Obiettivo dell'esercizio | Rinomina "499" in "500" nelle righe che vanno dalla riga con "[3, 208, 499, 373]" fino alla riga con "puddle — giant" compresa, lasciando invariato tutto il resto. Riporta solo queste righe.
___ Dati dell'esercizio ___
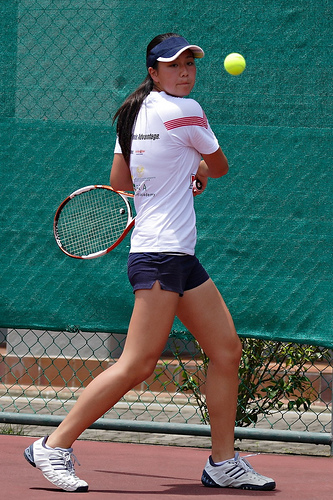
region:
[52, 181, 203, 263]
red and white tennis racket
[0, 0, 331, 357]
green cover over fence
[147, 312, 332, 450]
green leafy plant next to fence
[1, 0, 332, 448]
silver metal chain-link fence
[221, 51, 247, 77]
small globular yellow tennis ball in the air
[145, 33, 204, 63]
blue and white visor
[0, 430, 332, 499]
red hard court tennis court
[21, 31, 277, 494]
female tennis player swinging at tennis ball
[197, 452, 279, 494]
white black and gray tennis shoe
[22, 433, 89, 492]
white black and gray tennis shoe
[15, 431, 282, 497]
Girl wearing shoes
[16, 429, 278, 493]
Girl is wearing shoes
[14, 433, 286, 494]
Girl is wearing white and dark blue shoes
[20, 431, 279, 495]
Girl wearing white and dark blue shoes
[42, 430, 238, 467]
Girl wearing socks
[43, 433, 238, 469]
Girl is wearing socks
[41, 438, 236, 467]
Girl wearing white socks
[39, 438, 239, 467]
Girl is wearing white socks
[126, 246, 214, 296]
Girl wearing dark blue shorts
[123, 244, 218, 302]
Girl is wearing dark blue shorts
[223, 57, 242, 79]
TENNIS BALL IN THE AIR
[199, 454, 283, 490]
WOMAN WEARING TENNIS SHOES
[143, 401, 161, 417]
FENCE BEHIND THE WOMAN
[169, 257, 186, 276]
LADY HAS ON BLUE SHORTS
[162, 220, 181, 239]
WOMAN WEARING A WHITE TEE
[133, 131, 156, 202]
WORDS ON THE BACK OF SHIRT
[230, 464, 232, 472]
STRIPES OF BLUE ON SIDE OF SHOE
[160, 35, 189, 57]
SUNVISOR ON THE WOMAN HEAD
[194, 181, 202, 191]
TENNIS RACKET IN WOMAN HAND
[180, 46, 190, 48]
WHITE TRIMMED AROUND SUNVISOR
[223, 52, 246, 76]
a yellow tennis ball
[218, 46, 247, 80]
a tennis ball in the air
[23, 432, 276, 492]
a pair of white and blue athletic shoes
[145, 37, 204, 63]
a blue and white sun visor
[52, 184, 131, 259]
a black, red and white tennis racket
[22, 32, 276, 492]
an amateur female tennis player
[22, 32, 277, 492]
a tennis player preparing to hit the ball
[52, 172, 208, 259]
a tennis racket in the woman's hands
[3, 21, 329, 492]
a amateur female tennis player on the court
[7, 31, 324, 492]
a woman playing tennis on the court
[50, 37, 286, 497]
a woman playing some tennis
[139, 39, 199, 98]
the head of a woman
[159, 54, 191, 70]
the eyes of a woman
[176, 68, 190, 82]
the nose of a woman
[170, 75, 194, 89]
the mouth of a woman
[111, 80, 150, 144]
the hair of a woman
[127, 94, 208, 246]
the white shirt of a woman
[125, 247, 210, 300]
the shorts of a woman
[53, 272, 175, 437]
the right leg of a woman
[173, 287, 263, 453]
the left leg of a woman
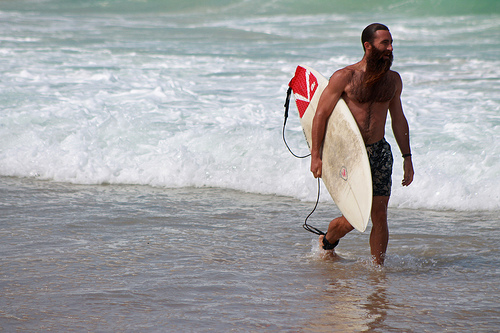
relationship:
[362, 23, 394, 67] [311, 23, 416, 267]
head of man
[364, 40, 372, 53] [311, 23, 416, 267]
ear on man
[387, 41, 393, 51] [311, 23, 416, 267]
nose on man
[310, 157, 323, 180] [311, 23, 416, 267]
hand on man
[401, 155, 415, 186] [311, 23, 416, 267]
hand on man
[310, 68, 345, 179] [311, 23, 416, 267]
arm of man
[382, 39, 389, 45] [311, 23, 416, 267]
eye of man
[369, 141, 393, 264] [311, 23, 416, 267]
leg of man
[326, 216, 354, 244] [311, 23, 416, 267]
leg of man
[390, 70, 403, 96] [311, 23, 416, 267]
shoulder of man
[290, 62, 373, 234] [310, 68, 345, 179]
surfboard under arm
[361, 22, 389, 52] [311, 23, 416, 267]
hair on man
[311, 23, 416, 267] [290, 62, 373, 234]
man carrying surfboard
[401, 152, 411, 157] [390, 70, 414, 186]
band on arm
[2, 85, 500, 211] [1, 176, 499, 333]
wave crashing on beach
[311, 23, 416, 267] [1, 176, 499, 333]
man walking on beach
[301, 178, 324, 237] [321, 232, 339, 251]
leash on band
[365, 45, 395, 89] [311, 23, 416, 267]
beard on man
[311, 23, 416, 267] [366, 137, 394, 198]
man in shorts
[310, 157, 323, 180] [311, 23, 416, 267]
hand of man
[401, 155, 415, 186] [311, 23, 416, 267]
hand of man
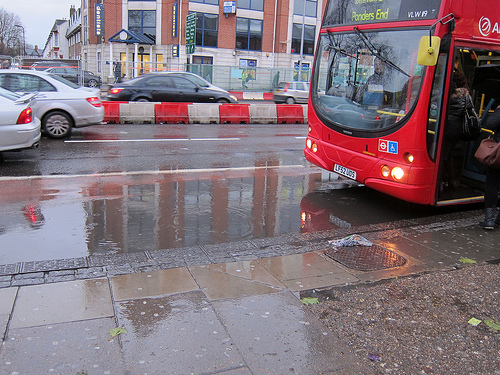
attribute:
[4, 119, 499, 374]
cement — wet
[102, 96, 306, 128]
barricade — Red , white 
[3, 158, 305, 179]
line — dividing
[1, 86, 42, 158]
car — silver 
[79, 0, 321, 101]
building — multi story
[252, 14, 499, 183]
bus — city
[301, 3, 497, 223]
bus — red 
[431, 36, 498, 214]
door — loading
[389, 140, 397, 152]
handicap sticker — Blue 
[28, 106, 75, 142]
wheel — rear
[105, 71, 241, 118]
car — black , compact 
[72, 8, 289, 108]
building — red, brick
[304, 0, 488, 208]
bus — red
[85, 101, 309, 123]
barrier — Red , white 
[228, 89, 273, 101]
barrier — Red , white 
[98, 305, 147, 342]
leaf — Green 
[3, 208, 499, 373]
sidewalk — concrete 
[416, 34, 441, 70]
mirror — side, view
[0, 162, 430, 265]
cement — wet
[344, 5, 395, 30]
sign — LED, route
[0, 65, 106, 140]
car — silver 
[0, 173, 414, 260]
puddle — giant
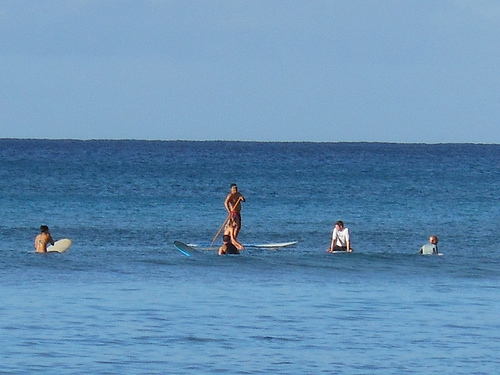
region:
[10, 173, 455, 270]
several people on the water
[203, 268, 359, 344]
calm blue water of the ocean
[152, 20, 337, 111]
clear blue skies over the ocean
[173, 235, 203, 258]
a black and blue surfboard in the water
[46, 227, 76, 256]
a white surfboard in the water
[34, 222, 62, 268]
a woman sitting on a white surfboard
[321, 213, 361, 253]
a man wearing a white shirt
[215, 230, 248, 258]
a man wearing a black shirt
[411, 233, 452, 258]
a person wearing a blue shirt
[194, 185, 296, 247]
a man standing on a white surfboard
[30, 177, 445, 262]
Five people are out in the ocean.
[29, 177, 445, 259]
Five people are out in the water.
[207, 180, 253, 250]
A man is holding a paddle.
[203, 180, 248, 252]
A man is steering with a paddle.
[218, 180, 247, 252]
A man is standing on a surfboard.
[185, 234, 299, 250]
The color of a surfboard is white.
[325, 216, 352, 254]
A person is looking to the left.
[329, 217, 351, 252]
A person is wearing a white shirt.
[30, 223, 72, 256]
A female is in the water.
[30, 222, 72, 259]
A female is on a surfboard.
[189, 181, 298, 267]
A person is paddling on a surfboard.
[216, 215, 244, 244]
A woman is sitting in front of a man.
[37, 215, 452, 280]
A group of people are waiting for a wave.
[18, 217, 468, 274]
A group of people are sitting on a surfboard.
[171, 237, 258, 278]
A man is sitting on a blue surfboard.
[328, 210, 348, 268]
A man is wearing a white t-shirt.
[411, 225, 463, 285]
A man is wearing a blue t-shirt.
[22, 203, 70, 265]
A woman is wearing a bikini top.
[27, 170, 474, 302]
A group of people are floating on the ocean.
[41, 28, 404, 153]
The sky is displaying no clouds.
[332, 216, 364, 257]
A person in a white shirt.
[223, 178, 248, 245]
A person who is standing up.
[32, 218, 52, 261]
A person with a hand to their face.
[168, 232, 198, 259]
A partially visible blue sport board.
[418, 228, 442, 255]
A bald person partially visible.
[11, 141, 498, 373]
An area of water.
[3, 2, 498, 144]
An area of blue sky.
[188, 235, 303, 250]
An almost fully visible white board.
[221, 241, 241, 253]
A black shirt.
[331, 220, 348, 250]
A white shirt being worn by a man.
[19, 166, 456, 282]
people in the ocean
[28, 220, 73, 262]
person holding a surfboard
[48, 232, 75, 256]
surfboard is color white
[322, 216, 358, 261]
man wearing a white shirt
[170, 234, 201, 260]
surfboard is color blue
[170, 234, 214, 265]
half of surfboard is in the water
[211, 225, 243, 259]
surfer wears a black top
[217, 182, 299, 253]
a surfer stand on surfboard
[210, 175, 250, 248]
surfer holding a row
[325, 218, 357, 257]
man wears white top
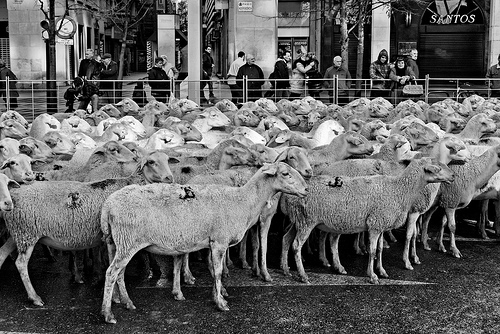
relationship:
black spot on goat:
[83, 175, 121, 191] [12, 151, 172, 259]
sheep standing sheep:
[303, 172, 434, 221] [105, 165, 285, 261]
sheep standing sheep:
[303, 172, 434, 221] [110, 115, 167, 135]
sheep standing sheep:
[303, 172, 434, 221] [278, 98, 330, 121]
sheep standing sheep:
[303, 172, 434, 221] [27, 182, 86, 243]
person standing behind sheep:
[146, 54, 173, 103] [48, 114, 340, 308]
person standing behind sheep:
[362, 45, 392, 89] [314, 83, 452, 217]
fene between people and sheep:
[9, 51, 495, 116] [46, 107, 322, 314]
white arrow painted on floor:
[178, 262, 437, 302] [3, 201, 498, 330]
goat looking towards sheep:
[0, 151, 172, 307] [280, 153, 457, 284]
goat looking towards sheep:
[0, 151, 172, 307] [101, 160, 309, 322]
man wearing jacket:
[234, 52, 265, 107] [225, 70, 261, 95]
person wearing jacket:
[392, 57, 413, 73] [223, 63, 279, 104]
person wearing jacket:
[407, 42, 422, 54] [223, 63, 279, 104]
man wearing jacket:
[234, 53, 265, 109] [223, 63, 279, 104]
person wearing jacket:
[151, 55, 172, 83] [223, 63, 279, 104]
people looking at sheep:
[222, 45, 352, 95] [1, 93, 498, 322]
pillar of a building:
[187, 0, 203, 107] [28, 3, 395, 86]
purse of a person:
[401, 79, 426, 96] [387, 57, 416, 85]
___
Soluzione dell'esercizio |
[3, 208, 500, 373]
sidewalk — concrete 
[416, 34, 441, 70]
mirror — side, view
[0, 162, 430, 265]
cement — wet
[344, 5, 395, 30]
sign — LED, route
[0, 65, 106, 140]
car — silver 
[0, 173, 414, 260]
puddle — giant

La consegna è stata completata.